→ **WHAT THE EXERCISE ASKS**:
Repeat word for word the part of the passage on U.S.-Israel relations that begins at the words "Netanyahu recognizes that" and stops after "back on track.".

The more progressive wing of the Democratic Party always will contest policy positions with the mainstream of the Party on a myriad of issues. Historically, however, the U.S.-Israel relationship was rarely a contested issue. In the past there were platform fights, and even convention debates over Israeli and Palestinian issues, but pro-Israel advocacy was always almost so broad and strong that ultimately more extreme positions were marginalized or compromised. Not only the progressives’ letter but the forthcoming Democratic Party platform committee meetings will now energize considerable pushback against Israel.

The non-issue created over annexation was pointless and even dangerous from a geopolitical perspective. In addition, the failure of the Netanyahu Government to even suggest a semblance of interest in a two-state solution and a continuing commitment to deal with the Palestinians was foolhardy from a negotiating perspective. It also demonstrates a political arrogance on the part of Netanyahu which will require him and the Israeli Government to invest much time to repair.

Netanyahu recognizes that the White House and even both Houses of Congress could be in the hands of Joe Biden and the Democrats next January. At least 50% of the frosty relationship that Bibi had with the Obama Administration was a result of Netanyahu’s personal arrogance. Over the past four years Netanyahu clearly has burned even more bridges with Democrats and with many American Jews. For Israel, the real question it should be asking is not what to do about annexation but what it would take to place the U.S.-Israel relationship back on track.

→ **SUPPLIED INFORMATION**:
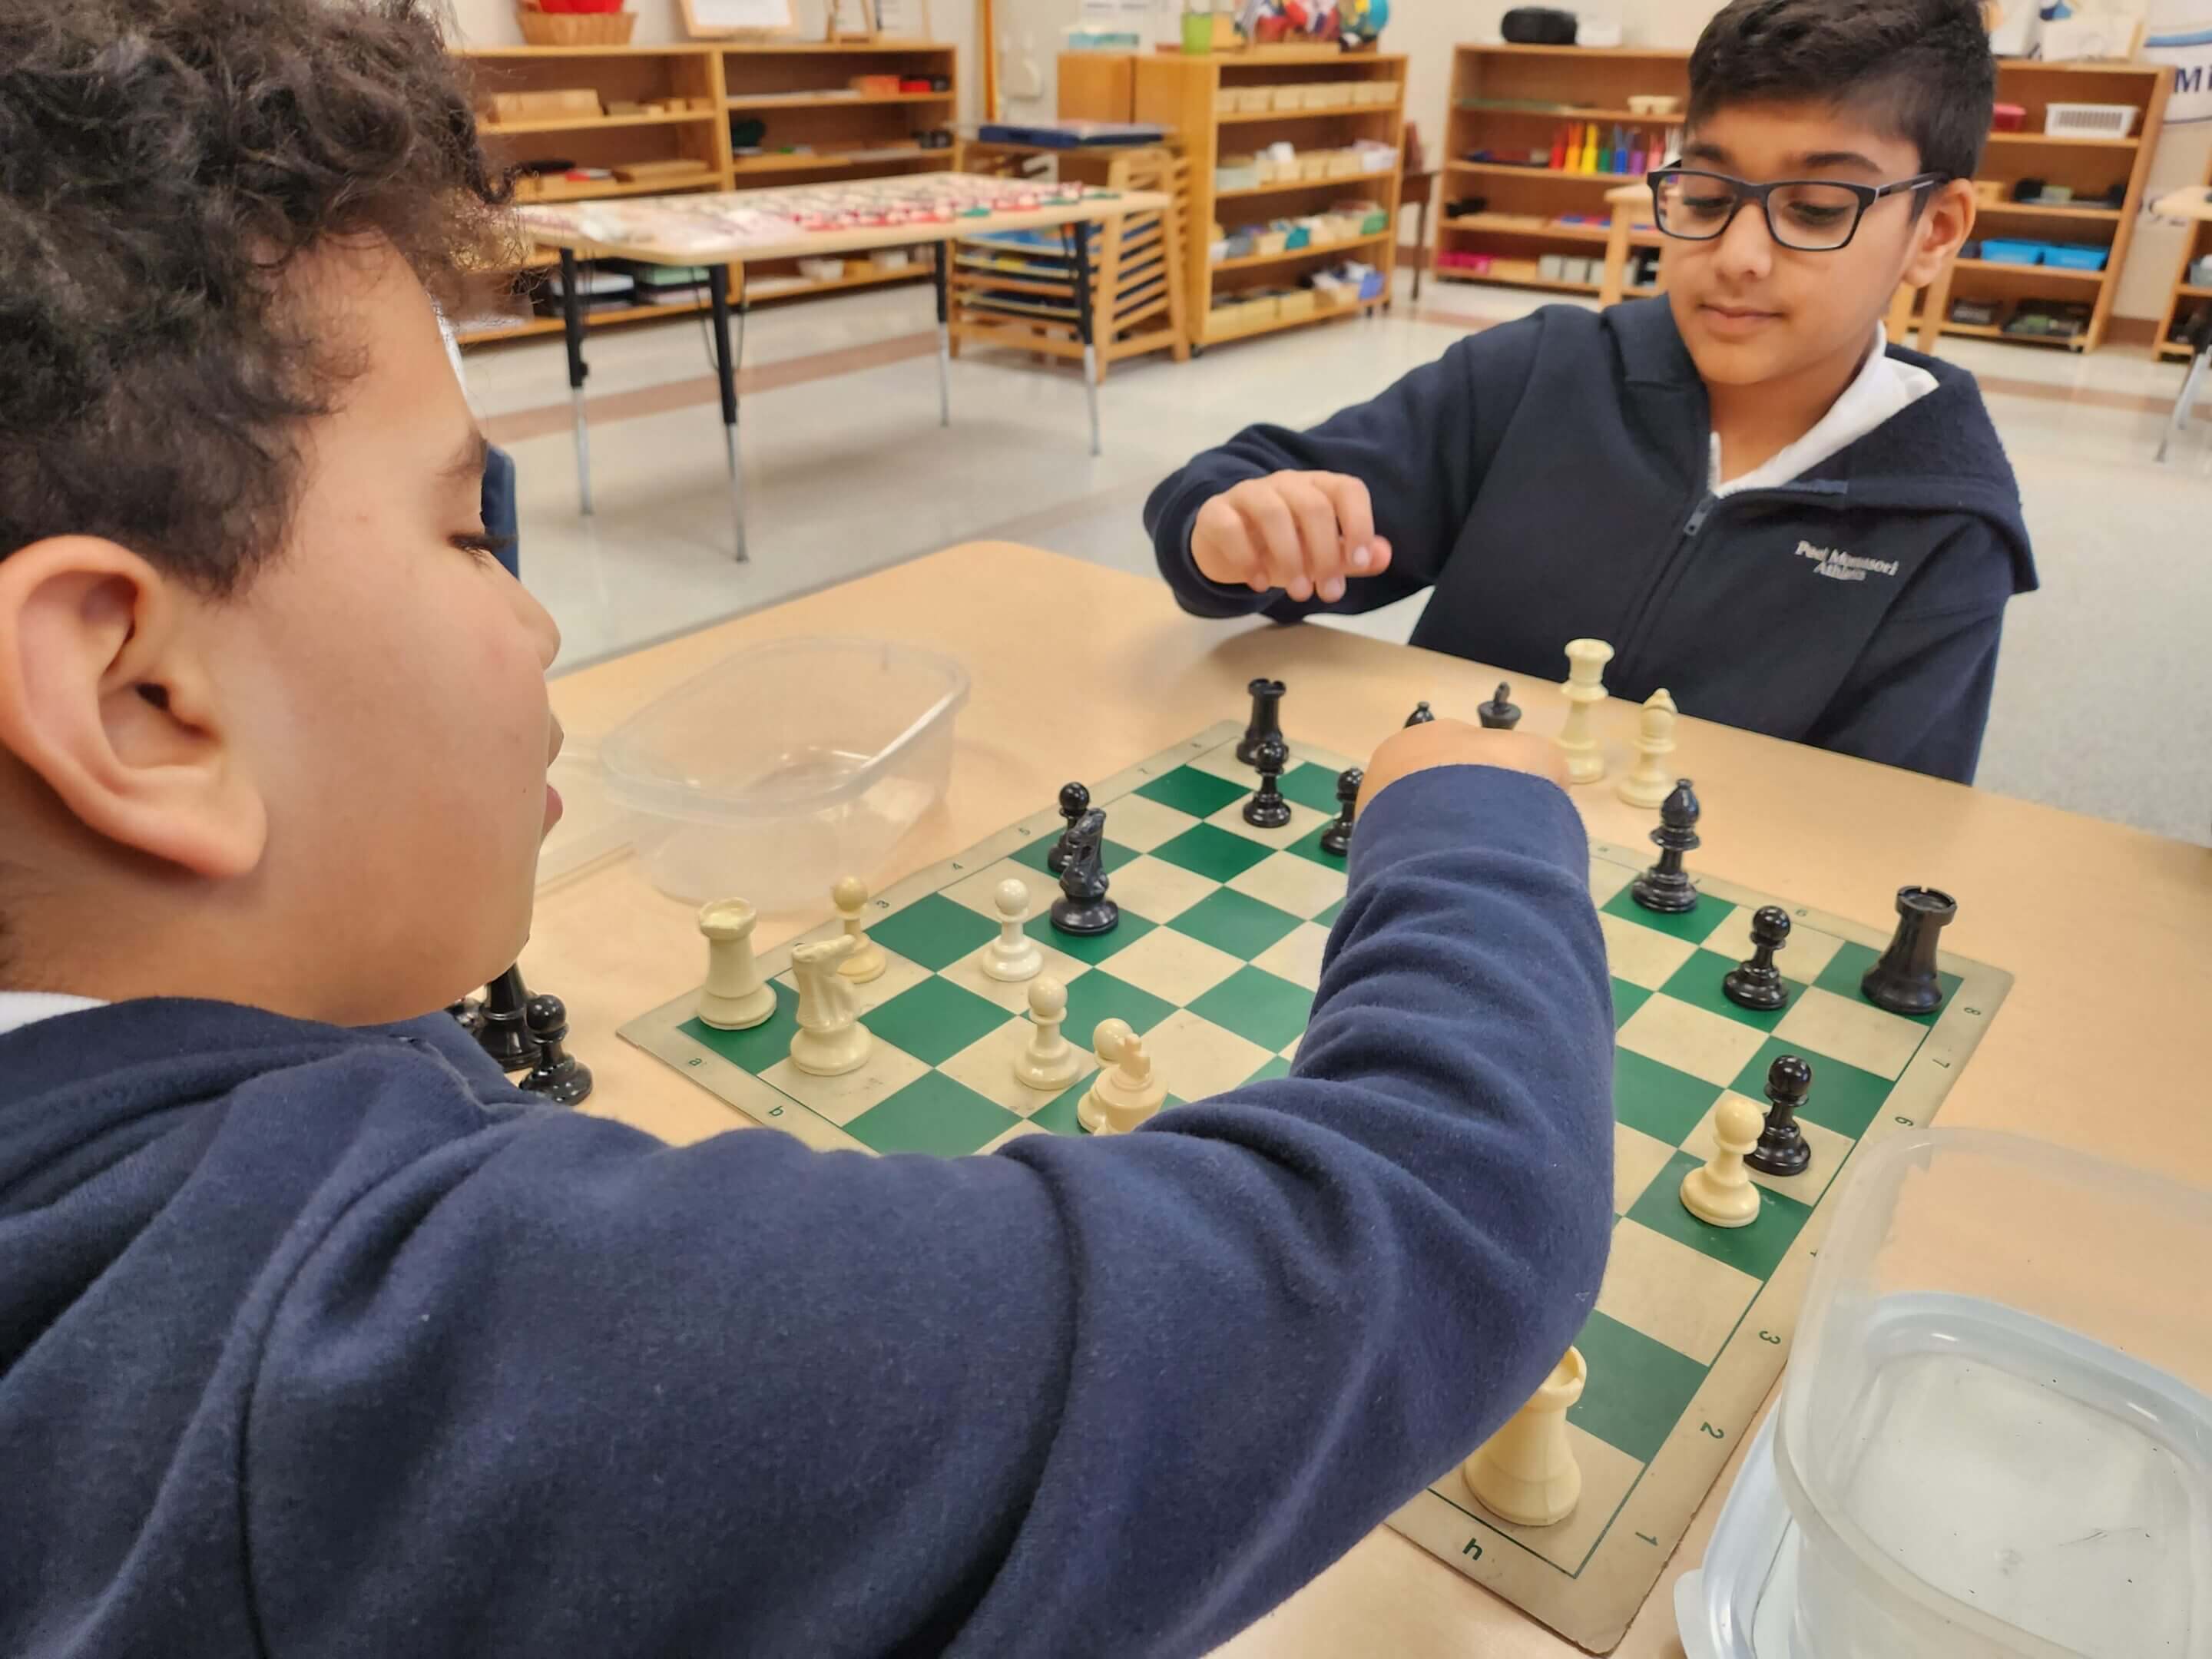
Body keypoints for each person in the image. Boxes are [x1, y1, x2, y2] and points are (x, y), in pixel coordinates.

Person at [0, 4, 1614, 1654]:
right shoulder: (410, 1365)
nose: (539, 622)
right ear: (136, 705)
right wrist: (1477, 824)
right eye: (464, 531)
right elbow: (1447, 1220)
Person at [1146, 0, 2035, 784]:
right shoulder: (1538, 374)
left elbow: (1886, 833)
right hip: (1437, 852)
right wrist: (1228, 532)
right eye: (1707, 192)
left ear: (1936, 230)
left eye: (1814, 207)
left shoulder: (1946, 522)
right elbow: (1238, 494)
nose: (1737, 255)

→ **RESULT FOR THIS EXERCISE**:
Netanyahu recognizes that the White House and even both Houses of Congress could be in the hands of Joe Biden and the Democrats next January. At least 50% of the frosty relationship that Bibi had with the Obama Administration was a result of Netanyahu’s personal arrogance. Over the past four years Netanyahu clearly has burned even more bridges with Democrats and with many American Jews. For Israel, the real question it should be asking is not what to do about annexation but what it would take to place the U.S.-Israel relationship back on track.